I have created a Gomoku (5 in a row) AI using Alpha-Beta Pruning. It makes moves on a not-so-stupid level. First, let me vaguely describe the evaluation function of the Alpha-Beta algorithm.
When it receives a board as an input, it first finds all repetitions of stones and gives it a score out of 4 possible values depending on its usefulness as a threat, which is decided by length. And it will return the summation of all the repetition scores.
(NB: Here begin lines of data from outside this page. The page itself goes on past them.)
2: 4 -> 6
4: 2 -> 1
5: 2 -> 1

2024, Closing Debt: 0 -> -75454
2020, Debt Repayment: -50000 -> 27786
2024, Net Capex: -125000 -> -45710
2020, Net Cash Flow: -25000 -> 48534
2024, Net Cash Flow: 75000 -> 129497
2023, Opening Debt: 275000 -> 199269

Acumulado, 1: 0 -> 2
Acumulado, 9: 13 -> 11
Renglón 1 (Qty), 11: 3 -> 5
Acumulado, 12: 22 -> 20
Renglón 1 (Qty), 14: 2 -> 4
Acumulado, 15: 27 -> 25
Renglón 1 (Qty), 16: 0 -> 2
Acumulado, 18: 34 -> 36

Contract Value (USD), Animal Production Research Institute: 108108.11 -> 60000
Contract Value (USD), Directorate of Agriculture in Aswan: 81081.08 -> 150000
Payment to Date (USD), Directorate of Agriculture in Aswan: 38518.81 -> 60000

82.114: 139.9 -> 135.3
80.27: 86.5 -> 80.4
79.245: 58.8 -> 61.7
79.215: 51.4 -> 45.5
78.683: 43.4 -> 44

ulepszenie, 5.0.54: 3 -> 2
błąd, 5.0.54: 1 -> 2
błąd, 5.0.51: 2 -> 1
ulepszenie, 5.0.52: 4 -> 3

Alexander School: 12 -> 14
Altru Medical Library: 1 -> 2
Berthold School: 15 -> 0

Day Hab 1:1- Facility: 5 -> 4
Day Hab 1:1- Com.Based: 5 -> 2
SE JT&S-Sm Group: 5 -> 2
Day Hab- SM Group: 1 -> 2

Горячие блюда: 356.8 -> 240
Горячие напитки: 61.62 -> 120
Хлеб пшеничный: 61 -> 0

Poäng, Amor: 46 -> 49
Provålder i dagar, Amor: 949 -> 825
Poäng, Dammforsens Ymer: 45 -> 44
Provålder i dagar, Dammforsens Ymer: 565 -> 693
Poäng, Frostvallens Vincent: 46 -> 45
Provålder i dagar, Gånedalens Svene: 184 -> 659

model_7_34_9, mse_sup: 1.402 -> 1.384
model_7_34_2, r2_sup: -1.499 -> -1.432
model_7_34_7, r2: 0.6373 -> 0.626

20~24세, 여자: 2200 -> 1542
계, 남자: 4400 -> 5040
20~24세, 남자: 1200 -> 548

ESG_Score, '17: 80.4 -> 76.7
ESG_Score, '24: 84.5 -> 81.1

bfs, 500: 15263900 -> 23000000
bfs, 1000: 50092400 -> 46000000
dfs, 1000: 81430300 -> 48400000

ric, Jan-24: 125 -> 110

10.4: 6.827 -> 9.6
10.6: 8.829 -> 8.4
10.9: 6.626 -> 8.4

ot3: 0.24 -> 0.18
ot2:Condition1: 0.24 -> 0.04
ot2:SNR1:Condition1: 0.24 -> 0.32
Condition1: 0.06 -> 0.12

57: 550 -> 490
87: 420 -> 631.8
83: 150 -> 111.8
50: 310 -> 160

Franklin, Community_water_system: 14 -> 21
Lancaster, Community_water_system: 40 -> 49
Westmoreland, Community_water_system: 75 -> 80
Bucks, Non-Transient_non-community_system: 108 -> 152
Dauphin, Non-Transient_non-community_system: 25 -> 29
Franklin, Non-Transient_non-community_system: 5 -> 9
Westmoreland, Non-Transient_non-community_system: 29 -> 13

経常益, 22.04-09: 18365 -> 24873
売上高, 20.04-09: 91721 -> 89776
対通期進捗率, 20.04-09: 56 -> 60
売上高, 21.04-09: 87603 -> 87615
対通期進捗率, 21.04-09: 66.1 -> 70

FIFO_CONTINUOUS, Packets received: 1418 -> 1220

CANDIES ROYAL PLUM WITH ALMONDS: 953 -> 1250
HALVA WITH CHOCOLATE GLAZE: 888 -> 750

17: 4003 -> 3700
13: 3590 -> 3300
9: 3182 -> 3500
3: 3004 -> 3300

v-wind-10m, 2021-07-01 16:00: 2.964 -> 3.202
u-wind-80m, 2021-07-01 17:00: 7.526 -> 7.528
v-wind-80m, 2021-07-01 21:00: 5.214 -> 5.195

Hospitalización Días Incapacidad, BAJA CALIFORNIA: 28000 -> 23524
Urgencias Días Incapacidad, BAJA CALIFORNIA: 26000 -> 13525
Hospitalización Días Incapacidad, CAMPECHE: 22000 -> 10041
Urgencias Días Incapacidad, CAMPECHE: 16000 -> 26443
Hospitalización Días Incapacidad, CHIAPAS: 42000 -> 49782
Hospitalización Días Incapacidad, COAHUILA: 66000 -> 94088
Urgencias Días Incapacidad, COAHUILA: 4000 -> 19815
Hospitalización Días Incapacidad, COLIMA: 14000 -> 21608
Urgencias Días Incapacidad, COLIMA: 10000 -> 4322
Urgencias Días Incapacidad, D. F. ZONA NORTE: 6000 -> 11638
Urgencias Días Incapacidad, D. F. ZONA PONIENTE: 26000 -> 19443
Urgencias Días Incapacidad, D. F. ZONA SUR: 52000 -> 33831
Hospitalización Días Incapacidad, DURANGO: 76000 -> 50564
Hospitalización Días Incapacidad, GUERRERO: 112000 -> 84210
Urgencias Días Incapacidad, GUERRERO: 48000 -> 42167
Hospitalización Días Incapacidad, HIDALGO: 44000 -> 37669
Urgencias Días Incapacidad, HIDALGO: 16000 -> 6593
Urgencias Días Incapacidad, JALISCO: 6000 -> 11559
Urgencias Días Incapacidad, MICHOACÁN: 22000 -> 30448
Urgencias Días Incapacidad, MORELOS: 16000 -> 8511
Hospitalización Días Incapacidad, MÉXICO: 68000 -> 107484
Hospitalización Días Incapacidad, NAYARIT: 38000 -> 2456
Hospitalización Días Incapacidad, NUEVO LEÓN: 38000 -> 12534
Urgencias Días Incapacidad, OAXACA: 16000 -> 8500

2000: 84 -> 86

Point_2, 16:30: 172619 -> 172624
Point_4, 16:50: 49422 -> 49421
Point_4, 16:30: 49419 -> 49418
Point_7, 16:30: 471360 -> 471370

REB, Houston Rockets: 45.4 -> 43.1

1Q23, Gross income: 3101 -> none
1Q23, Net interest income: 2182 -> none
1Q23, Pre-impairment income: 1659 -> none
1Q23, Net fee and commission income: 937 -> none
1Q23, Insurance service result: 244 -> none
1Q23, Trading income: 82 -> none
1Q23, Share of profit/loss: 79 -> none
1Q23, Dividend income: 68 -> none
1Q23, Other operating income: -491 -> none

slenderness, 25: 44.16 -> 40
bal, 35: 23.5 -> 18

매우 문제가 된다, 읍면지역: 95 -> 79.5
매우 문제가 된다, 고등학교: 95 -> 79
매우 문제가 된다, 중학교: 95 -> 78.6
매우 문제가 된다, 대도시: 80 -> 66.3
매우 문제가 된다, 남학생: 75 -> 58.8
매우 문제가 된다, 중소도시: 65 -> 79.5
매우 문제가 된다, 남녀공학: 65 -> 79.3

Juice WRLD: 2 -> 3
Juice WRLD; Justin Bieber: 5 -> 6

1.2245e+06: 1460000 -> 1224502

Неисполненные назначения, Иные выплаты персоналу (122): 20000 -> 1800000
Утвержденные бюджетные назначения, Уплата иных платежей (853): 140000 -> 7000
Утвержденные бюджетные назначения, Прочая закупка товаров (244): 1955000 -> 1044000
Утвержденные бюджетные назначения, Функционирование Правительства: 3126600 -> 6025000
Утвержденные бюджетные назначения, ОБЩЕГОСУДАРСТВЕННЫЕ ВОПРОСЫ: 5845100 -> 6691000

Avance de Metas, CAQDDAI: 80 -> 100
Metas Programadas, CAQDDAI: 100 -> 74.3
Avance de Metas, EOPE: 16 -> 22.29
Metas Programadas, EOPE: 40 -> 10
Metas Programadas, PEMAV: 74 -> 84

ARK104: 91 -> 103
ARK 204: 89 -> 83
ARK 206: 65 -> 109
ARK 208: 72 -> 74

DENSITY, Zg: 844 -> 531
But, the problem is that I explicitly decided the scores (4 in total), and they don't seem like the best choices.
So, I've decided to implement a genetic algorithm to generate these scores. Each of the genes will be one of 4 scores. So, for example, the chromosome of the hard-coded scores would be $[5, 40000, 10000000, 50000]$.
However, because I'm using the genetic algorithm to create the scores of the evaluation function, I'm not sure how I should implement the genetic fitness function. So, instead, I have thought of the following:
Instead of using a fitness function, I'll just merge the selection process together: If I have 2 chromosomes, A and B, and need to select one, I'll simulate a game using both A and B chromosomes in each AI, and select the chromosome which wins.
Is this a viable replacement to the fitness function?
Because of the characteristics of the Alpha-Beta algorithm, I need to give the max score to the win condition, which in most cases is set to infinity. However, because I can't use infinity, I just used an absurdly large number. Do I also need to add this score to the chromosome? Or because it's insignificant and doesn't change the values of the grading function, leave it as a constant?
When initially creating chromosomes, random generation, following standard distribution is said to be the most optimal. However, genes in my case have a large deviation. Would it still be okay to generate chromosomes randomly?